[Work instructions] Set out exactly, line by line, the stretch of data below that begins at the line containing "[00:03.003]" and ends at the line containing "74: (469, 244, 0.84)", with both ends kept.

Record set Block Start

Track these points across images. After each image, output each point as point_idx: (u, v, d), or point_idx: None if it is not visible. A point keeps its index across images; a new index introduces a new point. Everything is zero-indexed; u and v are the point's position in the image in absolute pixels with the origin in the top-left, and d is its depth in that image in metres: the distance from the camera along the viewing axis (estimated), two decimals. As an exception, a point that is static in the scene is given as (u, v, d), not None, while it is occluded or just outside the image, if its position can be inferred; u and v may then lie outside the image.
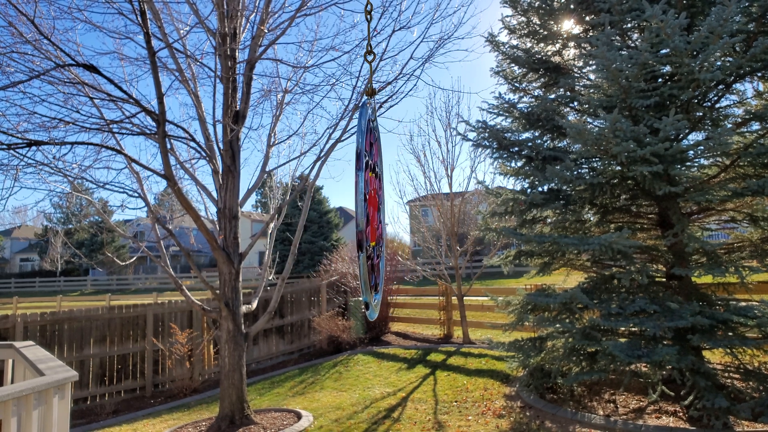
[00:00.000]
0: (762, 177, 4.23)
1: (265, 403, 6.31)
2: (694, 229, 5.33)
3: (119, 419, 6.42)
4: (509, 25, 6.25)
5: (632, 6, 4.61)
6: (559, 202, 4.99)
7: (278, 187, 7.59)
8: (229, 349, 5.28)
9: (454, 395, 5.62)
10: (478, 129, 5.62)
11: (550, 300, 4.63)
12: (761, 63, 3.98)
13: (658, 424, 4.00)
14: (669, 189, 4.04)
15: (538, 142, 5.64)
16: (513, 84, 6.22)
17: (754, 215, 4.79)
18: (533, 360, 5.11)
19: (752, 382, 4.15)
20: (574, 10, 5.56)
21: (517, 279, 16.89)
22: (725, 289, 4.72)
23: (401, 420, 4.97)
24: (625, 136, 4.03)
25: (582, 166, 5.16)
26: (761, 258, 4.42)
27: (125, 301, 20.72)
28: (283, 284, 6.09)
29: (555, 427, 4.25)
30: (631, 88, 4.25)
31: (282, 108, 6.15)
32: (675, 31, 3.88)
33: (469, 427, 4.55)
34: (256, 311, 8.30)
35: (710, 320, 3.87)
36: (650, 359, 3.83)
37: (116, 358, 7.51)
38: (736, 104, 5.02)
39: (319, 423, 5.10)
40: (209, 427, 5.18)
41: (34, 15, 3.58)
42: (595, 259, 5.29)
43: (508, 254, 5.74)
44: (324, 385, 6.89)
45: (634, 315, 4.17)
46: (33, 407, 2.81)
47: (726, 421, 3.76)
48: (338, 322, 9.28)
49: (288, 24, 5.51)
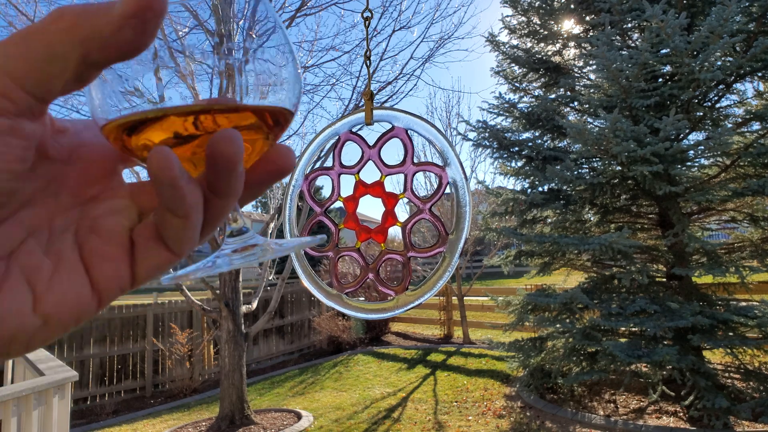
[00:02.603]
0: (762, 177, 4.23)
1: (265, 403, 6.31)
2: (695, 229, 5.33)
3: (119, 419, 6.42)
4: (509, 25, 6.25)
5: (632, 6, 4.61)
6: (560, 202, 4.99)
7: (278, 187, 7.60)
8: (229, 349, 5.29)
9: (454, 395, 5.62)
10: (479, 129, 5.62)
11: (550, 300, 4.62)
12: (761, 63, 3.98)
13: (659, 424, 4.00)
14: (669, 189, 4.03)
15: (539, 142, 5.64)
16: (513, 84, 6.22)
17: (755, 215, 4.79)
18: (533, 360, 5.11)
19: (752, 382, 4.15)
20: (574, 10, 5.56)
21: (518, 279, 16.88)
22: (725, 289, 4.72)
23: (401, 420, 4.97)
24: (626, 136, 4.03)
25: (582, 166, 5.16)
26: (761, 258, 4.42)
27: (125, 301, 20.70)
28: (283, 284, 6.09)
29: (555, 427, 4.25)
30: (632, 88, 4.25)
31: (282, 108, 6.14)
32: (675, 31, 3.88)
33: (470, 427, 4.55)
34: (256, 311, 8.30)
35: (710, 320, 3.87)
36: (650, 359, 3.83)
37: (116, 358, 7.51)
38: (736, 104, 5.02)
39: (319, 423, 5.10)
40: (209, 427, 5.18)
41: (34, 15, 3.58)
42: (596, 259, 5.29)
43: (508, 254, 5.74)
44: (324, 385, 6.89)
45: (635, 315, 4.17)
46: (33, 407, 2.82)
47: (726, 421, 3.76)
48: (338, 322, 9.28)
49: (288, 24, 5.51)
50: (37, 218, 0.25)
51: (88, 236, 0.26)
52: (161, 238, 0.26)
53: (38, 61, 0.21)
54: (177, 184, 0.23)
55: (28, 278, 0.23)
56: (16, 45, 0.21)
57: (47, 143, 0.25)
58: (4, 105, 0.21)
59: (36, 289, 0.23)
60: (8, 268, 0.23)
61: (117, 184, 0.29)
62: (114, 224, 0.26)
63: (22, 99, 0.21)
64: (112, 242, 0.26)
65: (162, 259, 0.27)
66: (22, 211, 0.24)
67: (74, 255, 0.25)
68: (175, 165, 0.23)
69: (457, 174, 0.84)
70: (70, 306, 0.24)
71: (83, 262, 0.25)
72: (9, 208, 0.23)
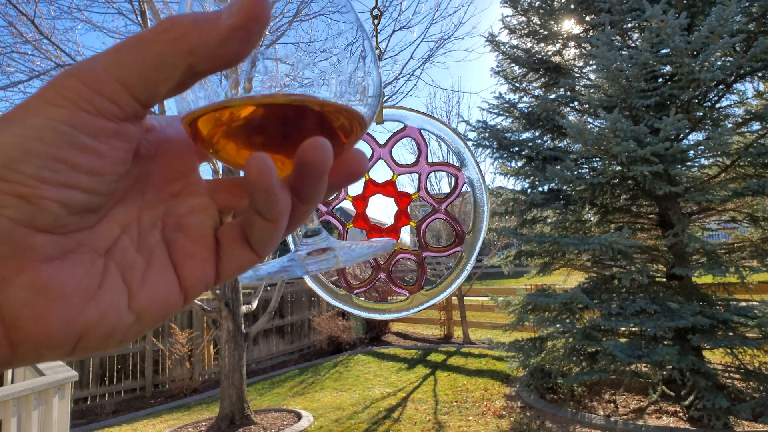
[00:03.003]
0: (762, 177, 4.23)
1: (265, 403, 6.31)
2: (695, 229, 5.33)
3: (119, 419, 6.42)
4: (509, 25, 6.25)
5: (632, 6, 4.61)
6: (560, 202, 4.99)
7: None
8: (229, 349, 5.28)
9: (454, 395, 5.62)
10: (479, 129, 5.62)
11: (550, 300, 4.63)
12: (761, 63, 3.98)
13: (659, 425, 4.00)
14: (669, 189, 4.04)
15: (539, 142, 5.64)
16: (513, 84, 6.22)
17: (755, 215, 4.79)
18: (533, 360, 5.11)
19: (753, 382, 4.15)
20: (574, 10, 5.56)
21: (518, 279, 16.88)
22: (725, 289, 4.72)
23: (401, 420, 4.97)
24: (626, 136, 4.03)
25: (582, 166, 5.16)
26: (761, 258, 4.42)
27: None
28: (283, 284, 6.09)
29: (555, 428, 4.25)
30: (632, 88, 4.25)
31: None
32: (675, 31, 3.88)
33: (470, 427, 4.55)
34: (256, 311, 8.30)
35: (710, 320, 3.87)
36: (650, 359, 3.83)
37: (116, 358, 7.51)
38: (736, 104, 5.02)
39: (319, 423, 5.10)
40: (209, 427, 5.18)
41: (34, 15, 3.58)
42: (596, 259, 5.29)
43: (508, 254, 5.74)
44: (324, 385, 6.89)
45: (635, 315, 4.17)
46: (33, 407, 2.82)
47: (726, 422, 3.76)
48: (338, 322, 9.28)
49: (287, 27, 5.52)
50: (128, 215, 0.26)
51: (175, 234, 0.27)
52: (246, 238, 0.27)
53: (148, 69, 0.22)
54: (273, 191, 0.24)
55: (123, 275, 0.24)
56: (128, 52, 0.22)
57: (140, 143, 0.26)
58: (113, 110, 0.22)
59: (131, 286, 0.24)
60: (106, 266, 0.23)
61: (196, 181, 0.29)
62: (199, 223, 0.27)
63: (129, 104, 0.22)
64: (198, 241, 0.27)
65: (246, 259, 0.28)
66: (115, 209, 0.25)
67: (163, 252, 0.26)
68: (273, 172, 0.23)
69: (474, 174, 0.84)
70: (161, 302, 0.25)
71: (171, 260, 0.26)
72: (108, 208, 0.24)
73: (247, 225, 0.27)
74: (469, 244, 0.84)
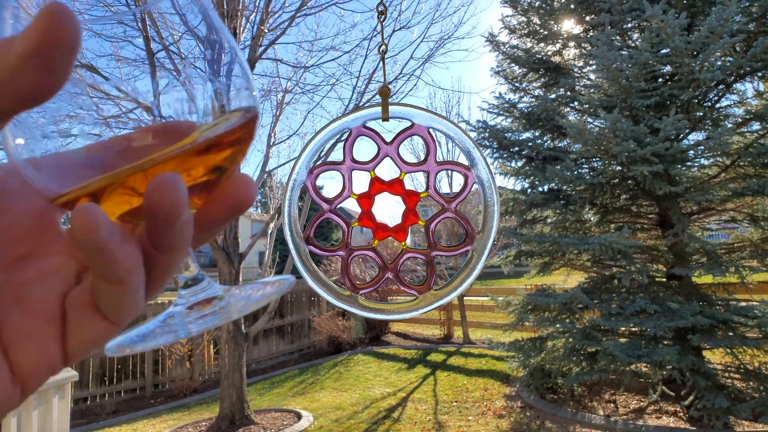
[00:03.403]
0: (762, 177, 4.23)
1: (265, 403, 6.31)
2: (695, 229, 5.33)
3: (119, 419, 6.42)
4: (509, 25, 6.25)
5: (632, 6, 4.61)
6: (559, 202, 4.99)
7: (278, 187, 7.60)
8: (229, 349, 5.28)
9: (454, 395, 5.62)
10: (479, 129, 5.62)
11: (550, 300, 4.63)
12: (761, 63, 3.98)
13: (659, 424, 4.00)
14: (669, 189, 4.04)
15: (539, 142, 5.64)
16: (513, 84, 6.22)
17: (755, 215, 4.79)
18: (533, 360, 5.11)
19: (752, 382, 4.15)
20: (574, 10, 5.56)
21: (518, 279, 16.87)
22: (725, 289, 4.72)
23: (401, 420, 4.97)
24: (626, 136, 4.03)
25: (582, 166, 5.17)
26: (761, 258, 4.42)
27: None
28: (283, 284, 6.08)
29: (555, 427, 4.25)
30: (632, 88, 4.25)
31: (282, 108, 6.15)
32: (675, 31, 3.88)
33: (470, 427, 4.55)
34: (256, 311, 8.30)
35: (710, 320, 3.87)
36: (650, 359, 3.83)
37: (116, 358, 7.50)
38: (736, 104, 5.03)
39: (319, 423, 5.09)
40: (209, 427, 5.17)
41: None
42: (596, 259, 5.29)
43: (508, 254, 5.74)
44: (324, 385, 6.89)
45: (635, 315, 4.17)
46: (33, 407, 2.81)
47: (726, 421, 3.76)
48: (338, 322, 9.28)
49: (288, 24, 5.52)
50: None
51: (9, 310, 0.22)
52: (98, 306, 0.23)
53: None
54: (105, 248, 0.20)
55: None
56: None
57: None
58: None
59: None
60: None
61: (52, 237, 0.24)
62: (44, 292, 0.22)
63: None
64: (38, 316, 0.22)
65: (98, 330, 0.23)
66: None
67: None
68: (102, 226, 0.19)
69: (484, 174, 0.83)
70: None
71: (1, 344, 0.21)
72: None
73: (93, 289, 0.22)
74: (479, 243, 0.84)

Record set Block End

[Answer box]
[00:03.003]
0: (762, 177, 4.23)
1: (265, 403, 6.31)
2: (695, 229, 5.33)
3: (119, 419, 6.42)
4: (509, 25, 6.25)
5: (632, 6, 4.61)
6: (560, 202, 4.99)
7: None
8: (229, 349, 5.28)
9: (454, 395, 5.62)
10: (479, 129, 5.62)
11: (550, 300, 4.63)
12: (761, 63, 3.98)
13: (659, 425, 4.00)
14: (669, 189, 4.04)
15: (539, 142, 5.64)
16: (513, 84, 6.22)
17: (755, 215, 4.79)
18: (533, 360, 5.11)
19: (753, 382, 4.15)
20: (574, 10, 5.56)
21: (518, 279, 16.88)
22: (725, 289, 4.72)
23: (401, 420, 4.97)
24: (626, 136, 4.03)
25: (582, 166, 5.16)
26: (761, 258, 4.42)
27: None
28: (283, 284, 6.09)
29: (555, 428, 4.25)
30: (632, 88, 4.25)
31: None
32: (675, 31, 3.88)
33: (470, 427, 4.55)
34: (256, 311, 8.30)
35: (710, 320, 3.87)
36: (650, 359, 3.83)
37: (116, 358, 7.51)
38: (736, 104, 5.02)
39: (319, 423, 5.10)
40: (209, 427, 5.18)
41: (34, 15, 3.58)
42: (596, 259, 5.29)
43: (508, 254, 5.74)
44: (324, 385, 6.89)
45: (635, 315, 4.17)
46: (33, 407, 2.82)
47: (726, 422, 3.76)
48: (338, 322, 9.28)
49: (287, 27, 5.52)
50: (128, 215, 0.26)
51: (175, 234, 0.27)
52: (246, 238, 0.27)
53: (148, 69, 0.22)
54: (273, 191, 0.24)
55: (123, 275, 0.24)
56: (128, 52, 0.22)
57: (140, 143, 0.26)
58: (113, 110, 0.22)
59: (131, 286, 0.24)
60: (106, 266, 0.23)
61: (196, 181, 0.29)
62: (199, 223, 0.27)
63: (129, 104, 0.22)
64: (198, 241, 0.27)
65: (246, 259, 0.28)
66: (115, 209, 0.25)
67: (163, 252, 0.26)
68: (273, 172, 0.23)
69: (474, 174, 0.84)
70: (161, 302, 0.25)
71: (171, 260, 0.26)
72: (108, 208, 0.24)
73: (247, 225, 0.27)
74: (469, 244, 0.84)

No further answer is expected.